Lin Hei shuddered. "He wasn't even doing anything. Just asking questions."
"That's why," Misty hissed, her voice shaking. "Don't you get it? Predators don't roar before they bite. That one… he was watching. Not talking. Not threatening. Watching. Waiting for the moment we became comfortable. That man—if we had given him what he wanted, he would've smiled. Nodded. Then..."
She stopped, face paling further.
Lin Hei waited, then asked, "Then what?"
"Then he would have unmade you."
Her voice was cold now. Empty.
"You wouldn't even feel pain. You would've just stopped being alive. That attack I gave him, that is incredibly high, it was a first step attack but what happened to him? Not even a single scratch! You would've died the moment he desired it—no, we! The only reason we survived is because I used a forbidden spatial carving ritual. I burned part of my origin."
Lin Hei's hands trembled. "You—"
"You've seen fragments," Misty said, cutting him off. "You've seen the top of the mountain and thought you knew the sky. But that… thing… is not from here. I couldn't even tell if he was bound by the Dao. He wasn't natural. And unnatural things don't have to obey the rules. They just choose to."
She began to flicker again, her body dispersing into mist with each pulse of her voice.
"Why didn't you tell me sooner?" Lin Hei asked, voice cracking.
"I couldn't," she said simply. "Not while he was watching. I only had one chance, and I took it."

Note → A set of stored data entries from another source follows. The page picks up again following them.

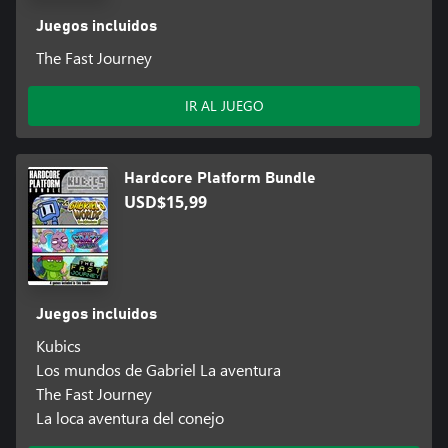
Juegos incluidos
The Fast Journey
IR AL JUEGO
Hardcore Platform Bundle
USD$15,99
Juegos incluidos
Kubics
Los mundos de Gabriel La aventura
The Fast Journey
La loca aventura del conejo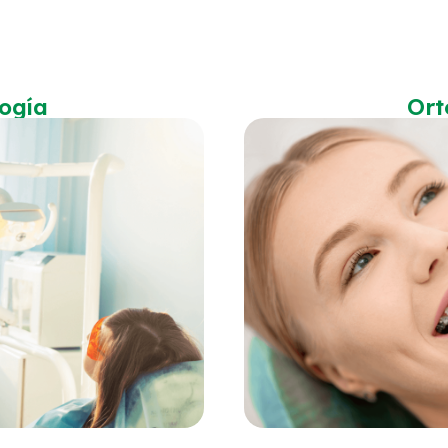
ogía
Ort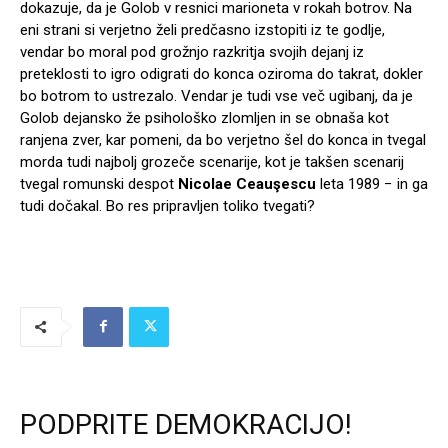
dokazuje, da je Golob v resnici marioneta v rokah botrov. Na
eni strani si verjetno želi predčasno izstopiti iz te godlje,
vendar bo moral pod grožnjo razkritja svojih dejanj iz
preteklosti to igro odigrati do konca oziroma do takrat, dokler
bo botrom to ustrezalo. Vendar je tudi vse več ugibanj, da je
Golob dejansko že psihološko zlomljen in se obnaša kot
ranjena zver, kar pomeni, da bo verjetno šel do konca in tvegal
morda tudi najbolj grozeče scenarije, kot je takšen scenarij
tvegal romunski despot
Nicolae Ceauşescu
leta 1989 − in ga
tudi dočakal. Bo res pripravljen toliko tvegati?
PODPRITE DEMOKRACIJO!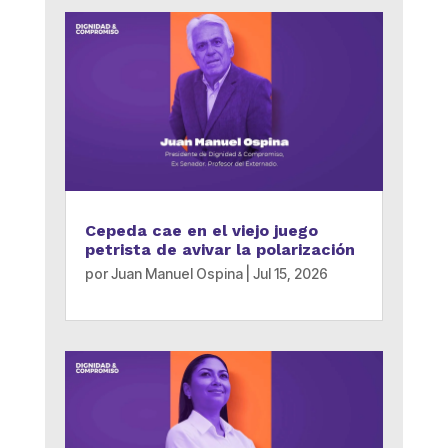
Cepeda cae en el viejo juego
petrista de avivar la polarización
por
Juan Manuel Ospina
|
Jul 15, 2026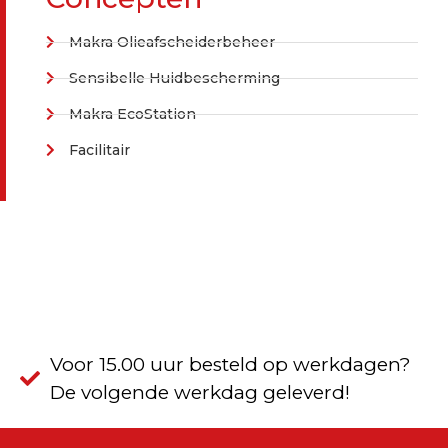
Makra Olieafscheiderbeheer
Sensibelle Huidbescherming
Makra EcoStation
Facilitair
Voor 15.00 uur besteld op werkdagen?
De volgende werkdag geleverd!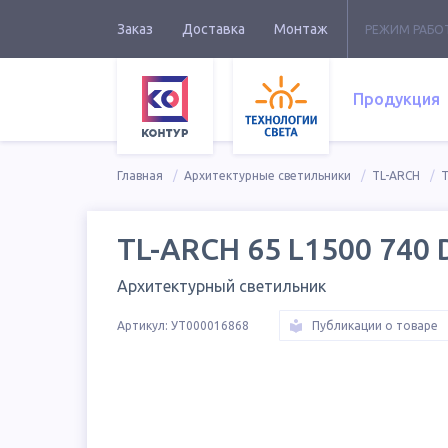
Заказ
Доставка
Монтаж
РЕЖИМ РАБО
Продукция
Главная
Архитектурные светильники
TL-ARCH
T
TL-ARCH 65 L1500 740 
Архитектурный светильник
Артикул:
УТ000016868
Публикации о товаре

Lin Hei clenched his fists. "We need to get help. We need to report this to the Pavilion, the Jade Thrones—"
"No," Misty interrupted. "They won't believe you. And even if they did, what could they do? That thing didn't arrive here; it woke up here. That's worse. It looked like it was familiarizing itself with the land. It was cunning, using its mind. We have to be careful!"
She looked at him for a long moment.
"We have to cultivate. Fast. As fast as possible. Lin Hei! Go and cultivate fast. That thing would catch up to us in no time!"
"But—"
"We must return to the higher realm," she whispered. "And warn them. Because if more like him are here… if that one is just the first… or maybe a lot of them have entered in the lower realms already!"
Her eyes met his, heavy and ancient.
"Then this realm will not survive."
Lin Hei nodded, his throat dry.
They had no more time.
They had to grow strong enough to stand at the edge of that void and not blink.
They had to become something more—or be erased like dreams before dawn.